__Brano scelto__.
-*-

Skill morbide e skill toste
Print Friendly, PDF & Email

Possono essere soft e hard skills, morbidose o toste. Ma di cosa stiamo parlando? E’ il mondo delle competenze, bellezza mia, come direbbe Totò. No, non possiamo sfuggire dal definire cosa sia la competenza.


Cos’è una competenza?

E’ un percorso lungo quello che ha portato a individuare la seguente definizione:

una caratteristica intrinseca di un individuo causalmente collegata ad una performance eccellente in una mansione

Questa è già una definizione cazzuta, formulata nel 1993 dalla coppia Spencer e Spencer elaborando concetti presentati un decennio prima da diversi ricercatori. Tra i quali Klemp (1980) e Boyatzis (1982). Vi lascio nella bibliografia i riferimenti.

Cosa determina la competenza? E’ un insieme di motivazioni, tratti, immagine di sé, ruoli sociali, conoscenze e abilità.

Ma c’è qualche punto da chiarire prima di andare avanti. Vi ho già detto che non è tutto così semplice?

Iniziamo.


Le caratteristiche della competenza

Innanzitutto parliamo di una caratteristica di un individuo. Questo inizio ci fa già capire che individui diversi possono avere competenze diverse, determinate proprio da loro essere unici e differenti.

inoltre, questa caratteristica è intrinseca all’individuo.

Ma cosa significa intrinseca? Ce lo spiegano ancora Spencer & Spencer, affermando che la competenza è parte integrante e duratura della personalità di un individuo.

Ecco, la parola chiave. Personalità. La competenza di uno non può essere trasferita all’altro senza che questo la assuma secondo la sua personalità. D’accordo, direte voi, si può essere stati eccellenti in una mansione per una casualità, una serie fortunata di circostanze. Questo fa di un individuo una persona competente? Touché.

In effetti, la competenza deve avere un carattere permanente, affinché a pari condizioni l’individuo possa avere gli stessi livelli di risultato. E, quindi, la performance deve potersi ripetere nel tempo. Interessante.

Ma allora a che ci serve la formazione continua? Una volta acquisita una competenza non la dovrei più perdere né aggiornarla. Come conseguenza, deve essere una medaglia appuntata per tutta la vita. W le soft e hard skills.

-*-

__Attività a__. Stabilisca se ciascuna delle seguenti affermazioni concorda con il brano sulle competenze, rispondendo sì o no e citando tra virgolette le parole decisive del brano: (i) la definizione di competenza riportata fu formulata nel 1993 da Spencer e Spencer; (ii) Boyatzis presentò i suoi concetti nel 1980; (iii) la competenza deve avere un carattere permanente.
I record riportati di seguito non hanno alcun legame con il brano sulle competenze.

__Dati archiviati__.
-*-

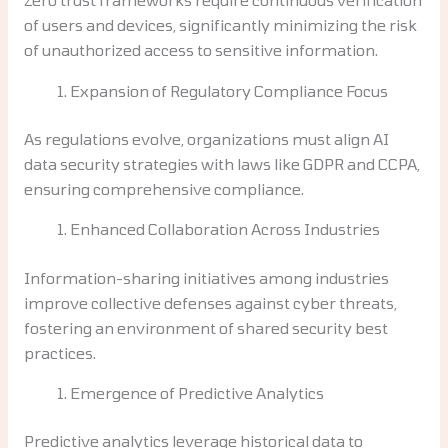
of users and devices, significantly minimizing the risk
of unauthorized access to sensitive information.
Expansion of Regulatory Compliance Focus
As regulations evolve, organizations must align AI
data security strategies with laws like GDPR and CCPA,
ensuring comprehensive compliance.
Enhanced Collaboration Across Industries
Information-sharing initiatives among industries
improve collective defenses against cyber threats,
fostering an environment of shared security best
practices.
Emergence of Predictive Analytics
Predictive analytics leverage historical data to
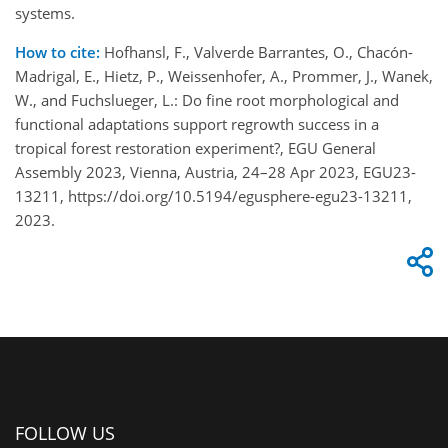
systems.
How to cite:
Hofhansl, F., Valverde Barrantes, O., Chacón-
Madrigal, E., Hietz, P., Weissenhofer, A., Prommer, J., Wanek,
W., and Fuchslueger, L.: Do fine root morphological and
functional adaptations support regrowth success in a
tropical forest restoration experiment?, EGU General
Assembly 2023, Vienna, Austria, 24–28 Apr 2023, EGU23-
13211, https://doi.org/10.5194/egusphere-egu23-13211,
2023.
FOLLOW US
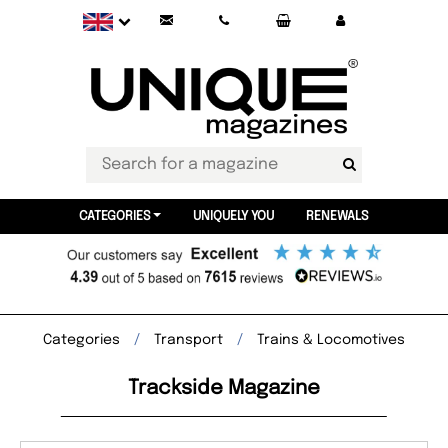
CATEGORIES
UNIQUELY YOU
RENEWALS
Categories
Transport
Trains & Locomotives
Trackside Magazine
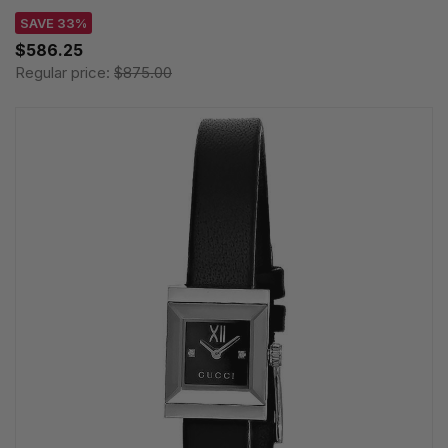
SAVE 33%
$586.25
Regular price:
$875.00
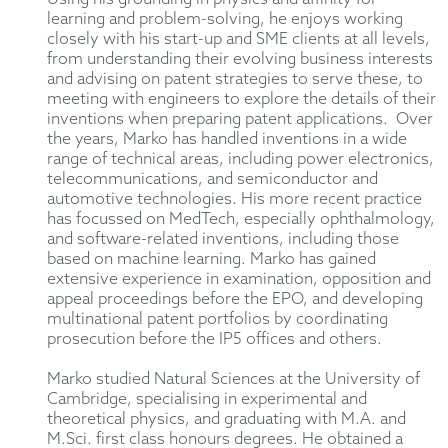
learning and problem-solving, he enjoys working
closely with his start-up and SME clients at all levels,
from understanding their evolving business interests
and advising on patent strategies to serve these, to
meeting with engineers to explore the details of their
inventions when preparing patent applications. Over
the years, Marko has handled inventions in a wide
range of technical areas, including power electronics,
telecommunications, and semiconductor and
automotive technologies. His more recent practice
has focussed on MedTech, especially ophthalmology,
and software-related inventions, including those
based on machine learning. Marko has gained
extensive experience in examination, opposition and
appeal proceedings before the EPO, and developing
multinational patent portfolios by coordinating
prosecution before the IP5 offices and others.
Marko studied Natural Sciences at the University of
Cambridge, specialising in experimental and
theoretical physics, and graduating with M.A. and
M.Sci. first class honours degrees. He obtained a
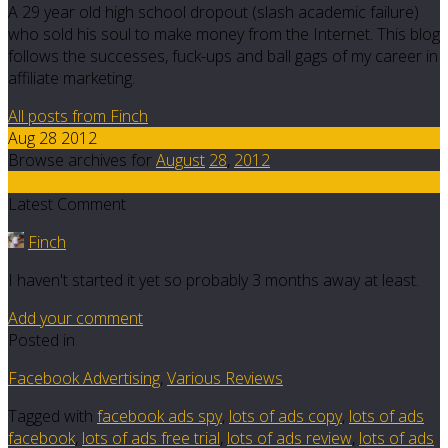
A 29 year old high school dropout (slash academic failure)
who sold his soul to make money from the Internet. This blog
follows the successes, fuck-ups and ball gags of my career in
affiliate marketing.
All posts from Finch
Aug 28 2012
Browse archives for
August
28
,
2012
8
Latest Comment
Finch
I haven't started it yet so probably 3 months away at least.
Add your comment
Posted in
Facebook Advertising
,
Various Reviews
Tagged with
facebook ads spy
,
lots of ads copy
,
lots of ads
facebook
,
lots of ads free trial
,
lots of ads review
,
lots of ads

-*-

__Attività b__. Riporti fedelmente le righe dei record dall'inizio fino alla riga che contiene "Emergence of Predictive Analytics", quest'ultima compresa, omettendo le immagini.

__Risposta a__.
(i) Sì: "formulata nel 1993 dalla coppia Spencer e Spencer".
(ii) No: "Klemp (1980) e Boyatzis (1982)".
(iii) Sì: "la competenza deve avere un carattere permanente".

__Risposta b__.
of users and devices, significantly minimizing the risk
of unauthorized access to sensitive information.
Expansion of Regulatory Compliance Focus
As regulations evolve, organizations must align AI
data security strategies with laws like GDPR and CCPA,
ensuring comprehensive compliance.
Enhanced Collaboration Across Industries
Information-sharing initiatives among industries
improve collective defenses against cyber threats,
fostering an environment of shared security best
practices.
Emergence of Predictive Analytics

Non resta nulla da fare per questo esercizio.